Anime and cartoon surfaces for characters, props, and stylized scenes
RealToon (Pro Anime/Toon Shader) fits projects that need characters and objects to read with a strong anime or cartoon finish. It is aimed at games, film and animation work, and illustration-style visuals, so it can sit in a scene where the surface treatment matters as much as the model itself. The shader also leaves room for other stylized looks, which gives it a wider use than a single fixed toon style.
That makes it useful anywhere a production needs clear shapes, controlled shading, and a look that pushes away from standard realism. The material controls are centered on the parts that define toon rendering: outlines, shadow behavior, rim light, gloss response, and surface variations that keep the result readable while still feeling stylized.
Pipeline support across Built-In, URP, and HDRP
One of the most important parts of the shader is how broadly it is set up across Unity rendering pipelines and paths.
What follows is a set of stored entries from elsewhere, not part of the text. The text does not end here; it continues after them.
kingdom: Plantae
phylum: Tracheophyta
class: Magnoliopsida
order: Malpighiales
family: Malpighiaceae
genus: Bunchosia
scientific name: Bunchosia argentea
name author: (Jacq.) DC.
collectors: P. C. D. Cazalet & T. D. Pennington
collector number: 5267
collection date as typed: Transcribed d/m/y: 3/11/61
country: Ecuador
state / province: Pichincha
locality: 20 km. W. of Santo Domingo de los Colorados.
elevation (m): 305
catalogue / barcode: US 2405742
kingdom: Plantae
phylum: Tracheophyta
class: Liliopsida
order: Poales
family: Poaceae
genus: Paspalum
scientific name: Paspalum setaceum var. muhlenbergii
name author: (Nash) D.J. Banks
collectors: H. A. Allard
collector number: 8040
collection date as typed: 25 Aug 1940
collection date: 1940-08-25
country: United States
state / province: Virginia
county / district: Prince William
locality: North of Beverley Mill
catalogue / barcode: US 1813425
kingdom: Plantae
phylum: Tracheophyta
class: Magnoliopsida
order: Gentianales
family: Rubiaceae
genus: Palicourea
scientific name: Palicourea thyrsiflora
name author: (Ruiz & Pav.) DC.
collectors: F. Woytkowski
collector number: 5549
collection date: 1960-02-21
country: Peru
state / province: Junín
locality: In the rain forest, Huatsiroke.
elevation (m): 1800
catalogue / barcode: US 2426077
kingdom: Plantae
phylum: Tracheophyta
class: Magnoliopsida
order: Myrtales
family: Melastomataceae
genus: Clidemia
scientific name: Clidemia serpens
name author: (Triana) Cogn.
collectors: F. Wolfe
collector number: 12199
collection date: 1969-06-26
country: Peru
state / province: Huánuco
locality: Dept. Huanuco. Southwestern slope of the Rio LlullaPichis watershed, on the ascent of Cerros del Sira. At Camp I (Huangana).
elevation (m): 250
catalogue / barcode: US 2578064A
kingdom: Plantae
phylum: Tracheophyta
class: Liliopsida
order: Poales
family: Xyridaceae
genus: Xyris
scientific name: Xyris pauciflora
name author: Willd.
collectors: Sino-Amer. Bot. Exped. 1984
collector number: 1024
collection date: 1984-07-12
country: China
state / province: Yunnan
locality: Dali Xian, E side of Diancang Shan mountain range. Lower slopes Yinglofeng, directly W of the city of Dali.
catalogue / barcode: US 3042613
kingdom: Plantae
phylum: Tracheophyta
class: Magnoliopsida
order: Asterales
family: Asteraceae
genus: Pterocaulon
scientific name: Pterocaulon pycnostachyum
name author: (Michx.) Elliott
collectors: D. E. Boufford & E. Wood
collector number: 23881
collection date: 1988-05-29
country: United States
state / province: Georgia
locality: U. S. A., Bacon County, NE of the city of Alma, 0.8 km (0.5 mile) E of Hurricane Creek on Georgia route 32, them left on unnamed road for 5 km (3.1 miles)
It supports the Built-In/Standard Rendering Pipeline, Lightweight/Universal Rendering Pipeline, and High Definition Rendering Pipeline. Rendering paths are covered as well, including Forward for Built-In, URP, and HDRP, Forward+ / Forward Plus for URP, Deferred for URP and HDRP, and Deferred+ / Deferred Plus for URP.
The supported Unity versions run from Unity 5 through 2023, along with Unity 6 and future or next generation Unity. It is also noted as the first Anime/Toon/Cel shader to fully support HDRP and DXR/Ray Tracing, and the first to fully support Forward+ rendering in URP, Deferred Rendering, and APV (Adaptive Probe Volume).
Platform coverage is also broad: PC, Mac, Linux, mobile, and consoles are included, with Nintendo Switch and Xbox named directly. PlayStation support is listed for RealToon URP and RealToon HDRP. The shader can also work as a fully multi-lighting solution, and it can be used unlit as well.
- Built-In / Standard Rendering Pipeline
- Lightweight / Universal Rendering Pipeline
- High Definition Rendering Pipeline
- Forward, Forward+, Deferred, and Deferred+
Surface controls that shape the toon look
The shader includes a set of controls that focus on how an anime or toon material presents itself under light. Perspective Adjustment changes an object from its default 3D appearance toward a 2D Toon/Anime look. That is a useful starting point when a model needs to sit closer to a flat animated style without changing the model itself.
Smear Effect adds trail lines or line noise when an object moves fast, which supports the motion language often associated with anime and toon visuals. Smooth Object Normal is there for cleaner shading, while Self Shadow lets the shader adjust size, threshold, and hardness without using a texture map. Normal Map support adds more detail or can override the object’s normal.
SDF Mode provides SDF shadow for character faces and other uses, and it supports point, spot, directional, and area lights. Screen Space Rim Light adds a screen-space rim lighting approach for a more pronounced edge light. Those controls work together when the project needs facial shading, edge emphasis, and a clear separation between lit and shaded forms.
Outlines, reflections, gloss, and special material behavior
The outline system is one of the more flexible parts of the shader. Outline color and width can be adjusted, and there is support for a noise or distort outline for a sketch-style effect. The outline can also be used or left out, which gives flexibility when draw calls need to be kept lower or when the scene calls for a cleaner silhouette.
FReflection uses images or textures as reflection, with size and position controls. It is not a matcap-style reflection or a cubemap approach, so the reflection behavior is kept within the shader’s own set of controls. Gloss (Texture), also called Custom Gloss, uses images or textures for gloss and can follow light position and object rotation. ShadowT (Texture) handles gradient or flat-based shadow and shade response.
Refraction is included for anime or cartoon-style glass, ice, liquid, and similar materials. Reduce Shadow makes it possible to reduce the real-time shadow of an object material without affecting the other parts of the object. Those features matter when a project needs more than flat toon shading and wants specific material reactions to stay stylized instead of drifting back toward standard realism.
Where it fits in a production workflow
RealToon works best in a workflow where shading is part of the art direction from the start. It can support a character that needs clean toon face shadow, a prop that needs an outline and controlled gloss, or a scene that uses stylized glass, liquid, or ice. Because it can handle both lit and unlit use, it also fits scenes that need different levels of shading control within the same project.
For teams building games, film shots, or illustration-style renderings, the shader gives a concentrated set of tools for shape, line, and shadow treatment without moving away from the anime and cartoon look. If a project needs stylized characters or objects that stay consistent across supported Unity pipelines and platforms, this shader is set up for that kind of work.